Given data.
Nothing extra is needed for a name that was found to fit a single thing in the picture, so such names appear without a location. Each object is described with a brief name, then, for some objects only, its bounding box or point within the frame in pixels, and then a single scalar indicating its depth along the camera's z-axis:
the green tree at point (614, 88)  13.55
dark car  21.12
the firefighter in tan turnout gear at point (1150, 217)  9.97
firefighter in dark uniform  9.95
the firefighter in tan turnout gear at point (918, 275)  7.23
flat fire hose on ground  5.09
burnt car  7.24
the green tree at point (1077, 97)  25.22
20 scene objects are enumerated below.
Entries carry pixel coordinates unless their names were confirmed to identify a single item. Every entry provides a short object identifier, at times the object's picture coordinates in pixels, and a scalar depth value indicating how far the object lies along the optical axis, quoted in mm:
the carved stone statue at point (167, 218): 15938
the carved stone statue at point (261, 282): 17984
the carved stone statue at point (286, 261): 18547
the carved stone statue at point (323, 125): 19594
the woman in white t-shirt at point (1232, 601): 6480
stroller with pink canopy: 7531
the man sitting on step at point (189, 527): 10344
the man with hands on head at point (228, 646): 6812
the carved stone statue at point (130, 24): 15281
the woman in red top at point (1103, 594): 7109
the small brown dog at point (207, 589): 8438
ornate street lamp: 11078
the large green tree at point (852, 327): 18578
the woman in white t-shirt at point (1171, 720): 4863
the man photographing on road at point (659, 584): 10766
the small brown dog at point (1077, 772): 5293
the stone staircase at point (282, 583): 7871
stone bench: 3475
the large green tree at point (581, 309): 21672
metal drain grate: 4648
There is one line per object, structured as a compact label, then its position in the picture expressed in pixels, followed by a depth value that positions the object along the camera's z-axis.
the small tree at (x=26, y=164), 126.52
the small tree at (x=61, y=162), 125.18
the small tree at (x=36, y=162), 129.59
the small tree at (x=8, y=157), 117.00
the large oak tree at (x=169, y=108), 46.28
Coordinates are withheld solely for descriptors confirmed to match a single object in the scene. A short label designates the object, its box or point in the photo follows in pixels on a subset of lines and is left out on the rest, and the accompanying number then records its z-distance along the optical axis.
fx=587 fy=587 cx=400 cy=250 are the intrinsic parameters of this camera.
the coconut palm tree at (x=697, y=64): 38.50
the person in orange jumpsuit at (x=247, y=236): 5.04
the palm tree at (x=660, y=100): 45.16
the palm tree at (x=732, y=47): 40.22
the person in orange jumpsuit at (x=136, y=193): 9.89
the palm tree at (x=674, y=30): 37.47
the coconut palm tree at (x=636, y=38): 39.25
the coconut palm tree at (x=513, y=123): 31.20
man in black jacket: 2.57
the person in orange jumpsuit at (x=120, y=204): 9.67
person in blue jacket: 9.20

What is required.
All of the entries above must be output word for word.

Your response.
Nothing extra is needed for a name that was found to fit a single thing in the picture, so such names appear without a location. Each object is described with a brief name, then, for some objects only, its bounding box or point within the frame in pixels, and then a single scalar indicating its depth along the camera's z-axis:
the green tree at point (614, 88)  13.55
dark car  21.12
the firefighter in tan turnout gear at point (1150, 217)  9.97
firefighter in dark uniform  9.95
the firefighter in tan turnout gear at point (918, 275)  7.23
flat fire hose on ground  5.09
burnt car  7.24
the green tree at point (1077, 97)  25.22
20 scene objects are enumerated below.
Entries carry pixel coordinates unless their names were confirmed to identify a single item. Every entry provides a short object identifier, at times the object's picture coordinates in pixels, and a scalar depth value indicating how far the object lies along the optical axis, quoted in mm:
the carved stone statue at point (167, 218): 15938
the carved stone statue at point (261, 282): 17984
the carved stone statue at point (286, 261): 18547
the carved stone statue at point (323, 125): 19594
the woman in white t-shirt at point (1232, 601): 6480
stroller with pink canopy: 7531
the man sitting on step at point (189, 527): 10344
the man with hands on head at point (228, 646): 6812
the carved stone statue at point (130, 24): 15281
the woman in red top at point (1103, 594): 7109
the small brown dog at point (207, 589): 8438
ornate street lamp: 11078
the large green tree at point (852, 327): 18578
the woman in white t-shirt at point (1171, 720): 4863
the man photographing on road at point (659, 584): 10766
the small brown dog at point (1077, 772): 5293
the stone staircase at point (282, 583): 7871
stone bench: 3475
the large green tree at point (581, 309): 21672
metal drain grate: 4648
There is one line per object, structured as a compact label, then its position in the picture expressed in pixels, followed by a depth value that positions the object along the camera's z-axis.
the small tree at (x=26, y=164), 126.52
the small tree at (x=61, y=162), 125.18
the small tree at (x=36, y=162), 129.59
the small tree at (x=8, y=157), 117.00
the large oak tree at (x=169, y=108), 46.28
Coordinates are withheld solely for descriptors confirmed to match a single object in the scene. A short label designates the object, its box or point in the photo follows in pixels on a subset of lines and is left out on the rest, and the accompanying number then records its z-distance along the optical axis.
fx=587 fy=587 cx=400 cy=250 are the intrinsic parameters of this camera.
the coconut palm tree at (x=697, y=64): 38.50
the person in orange jumpsuit at (x=247, y=236): 5.04
the palm tree at (x=660, y=100): 45.16
the palm tree at (x=732, y=47): 40.22
the person in orange jumpsuit at (x=136, y=193): 9.89
the palm tree at (x=674, y=30): 37.47
the coconut palm tree at (x=636, y=38): 39.25
the coconut palm tree at (x=513, y=123): 31.20
man in black jacket: 2.57
the person in orange jumpsuit at (x=120, y=204): 9.67
person in blue jacket: 9.20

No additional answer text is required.